All lines from the entries below that contain the string "dans" should be copied out.

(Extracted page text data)
------------------------------------

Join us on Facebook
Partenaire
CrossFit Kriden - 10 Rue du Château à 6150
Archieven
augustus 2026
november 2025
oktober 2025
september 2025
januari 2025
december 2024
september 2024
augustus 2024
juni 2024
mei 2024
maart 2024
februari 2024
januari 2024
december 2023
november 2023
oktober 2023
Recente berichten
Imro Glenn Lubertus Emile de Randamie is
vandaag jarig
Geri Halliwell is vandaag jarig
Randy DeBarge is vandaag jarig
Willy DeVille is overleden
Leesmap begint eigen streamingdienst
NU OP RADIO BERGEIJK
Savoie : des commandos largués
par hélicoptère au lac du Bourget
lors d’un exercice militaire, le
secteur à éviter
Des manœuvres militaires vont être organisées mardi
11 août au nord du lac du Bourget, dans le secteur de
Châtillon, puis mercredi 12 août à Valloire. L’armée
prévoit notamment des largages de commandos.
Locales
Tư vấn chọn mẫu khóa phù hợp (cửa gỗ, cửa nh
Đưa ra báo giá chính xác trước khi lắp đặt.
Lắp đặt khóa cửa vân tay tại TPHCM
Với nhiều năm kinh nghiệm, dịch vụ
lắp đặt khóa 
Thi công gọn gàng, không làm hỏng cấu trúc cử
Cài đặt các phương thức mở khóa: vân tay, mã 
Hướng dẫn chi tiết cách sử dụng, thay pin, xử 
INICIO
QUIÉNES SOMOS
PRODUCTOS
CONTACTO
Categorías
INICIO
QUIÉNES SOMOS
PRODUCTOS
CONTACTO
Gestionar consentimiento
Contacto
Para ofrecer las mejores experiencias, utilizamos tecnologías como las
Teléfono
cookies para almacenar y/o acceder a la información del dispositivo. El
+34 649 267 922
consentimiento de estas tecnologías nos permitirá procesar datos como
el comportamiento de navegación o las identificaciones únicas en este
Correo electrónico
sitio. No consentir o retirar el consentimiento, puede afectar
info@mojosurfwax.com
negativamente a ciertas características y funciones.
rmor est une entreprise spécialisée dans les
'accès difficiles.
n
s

------------------------------------

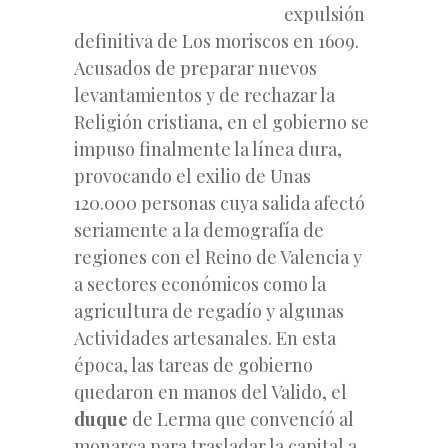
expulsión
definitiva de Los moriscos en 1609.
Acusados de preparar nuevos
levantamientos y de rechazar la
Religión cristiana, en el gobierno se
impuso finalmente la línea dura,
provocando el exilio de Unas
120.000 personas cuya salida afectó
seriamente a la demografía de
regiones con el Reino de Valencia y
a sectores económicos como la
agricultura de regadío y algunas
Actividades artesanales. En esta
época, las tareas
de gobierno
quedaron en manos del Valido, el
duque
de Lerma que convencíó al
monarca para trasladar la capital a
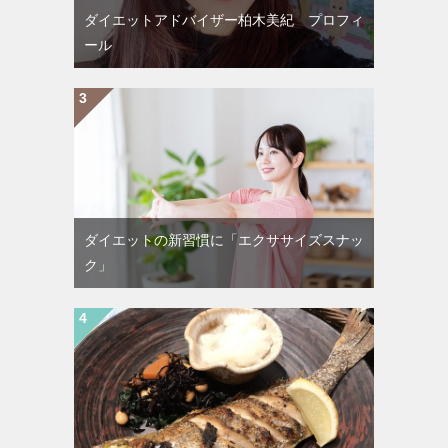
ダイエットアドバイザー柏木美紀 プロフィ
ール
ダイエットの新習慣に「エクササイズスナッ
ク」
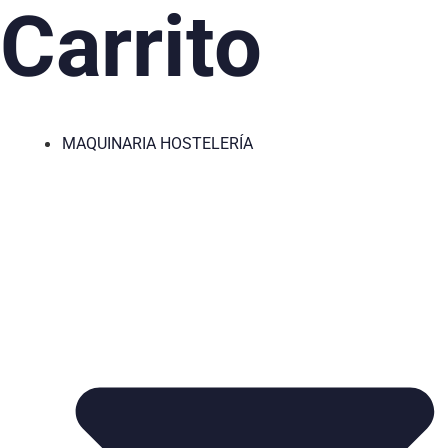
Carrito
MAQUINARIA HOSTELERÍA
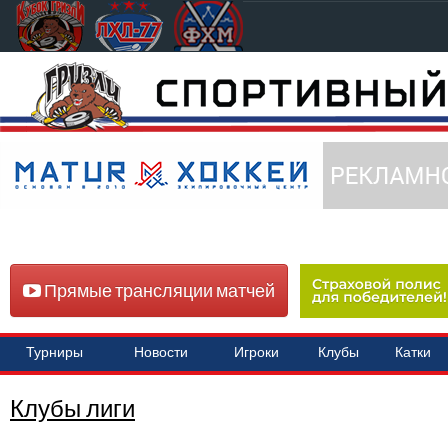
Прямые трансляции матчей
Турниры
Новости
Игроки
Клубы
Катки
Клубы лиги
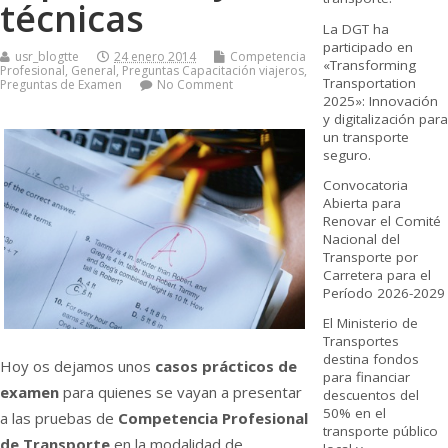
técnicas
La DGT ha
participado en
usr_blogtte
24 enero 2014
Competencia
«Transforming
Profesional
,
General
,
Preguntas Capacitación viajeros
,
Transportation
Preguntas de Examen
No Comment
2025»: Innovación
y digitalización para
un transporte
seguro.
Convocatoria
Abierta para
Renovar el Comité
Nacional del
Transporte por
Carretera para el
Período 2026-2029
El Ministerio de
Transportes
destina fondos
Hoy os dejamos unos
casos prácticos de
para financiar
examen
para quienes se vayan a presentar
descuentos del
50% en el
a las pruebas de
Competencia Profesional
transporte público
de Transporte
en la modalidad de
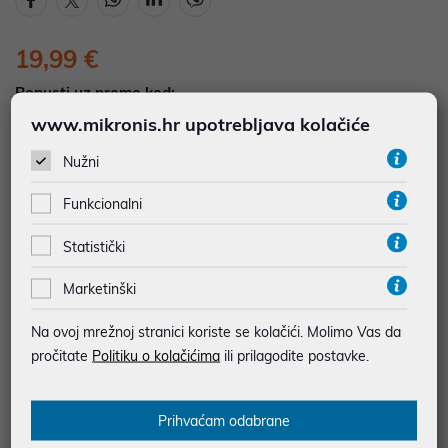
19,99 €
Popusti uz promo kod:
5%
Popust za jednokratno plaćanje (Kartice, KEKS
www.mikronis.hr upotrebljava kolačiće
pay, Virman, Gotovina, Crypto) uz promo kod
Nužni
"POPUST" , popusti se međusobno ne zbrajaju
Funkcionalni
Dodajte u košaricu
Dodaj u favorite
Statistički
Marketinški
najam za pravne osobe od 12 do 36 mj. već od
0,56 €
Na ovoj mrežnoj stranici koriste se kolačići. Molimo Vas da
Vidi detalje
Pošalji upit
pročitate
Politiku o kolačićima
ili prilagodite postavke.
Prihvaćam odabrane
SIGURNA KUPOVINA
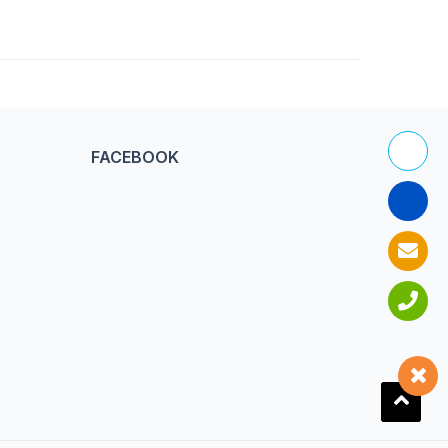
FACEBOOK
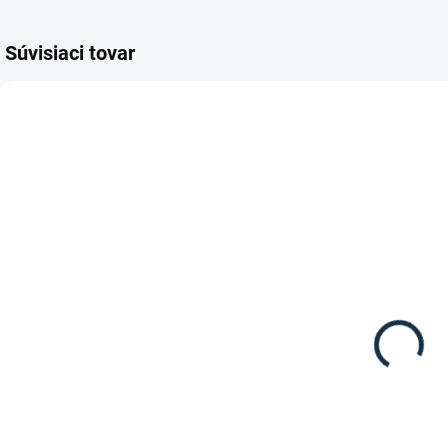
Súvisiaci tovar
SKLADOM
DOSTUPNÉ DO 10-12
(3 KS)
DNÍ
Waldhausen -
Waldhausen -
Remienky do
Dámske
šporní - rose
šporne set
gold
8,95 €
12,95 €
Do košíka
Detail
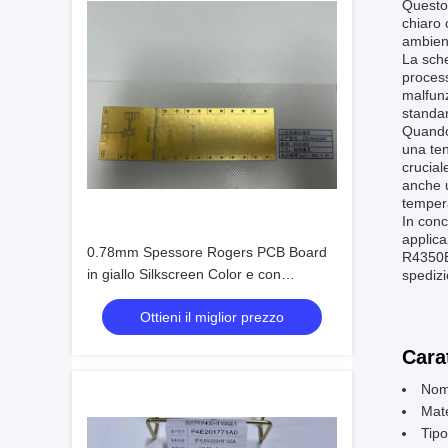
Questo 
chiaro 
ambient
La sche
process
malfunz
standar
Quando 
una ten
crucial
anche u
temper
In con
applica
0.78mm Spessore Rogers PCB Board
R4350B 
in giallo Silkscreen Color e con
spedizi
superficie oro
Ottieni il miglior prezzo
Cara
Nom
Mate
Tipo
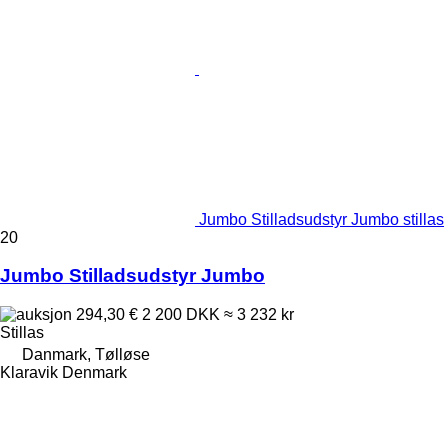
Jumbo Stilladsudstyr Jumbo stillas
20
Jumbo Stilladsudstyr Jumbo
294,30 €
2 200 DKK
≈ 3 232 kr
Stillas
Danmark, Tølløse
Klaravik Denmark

------------------------------------

**Response for this exercise**
11 août au nord du lac du Bourget, dans le secteur de
rmor est une entreprise spécialisée dans les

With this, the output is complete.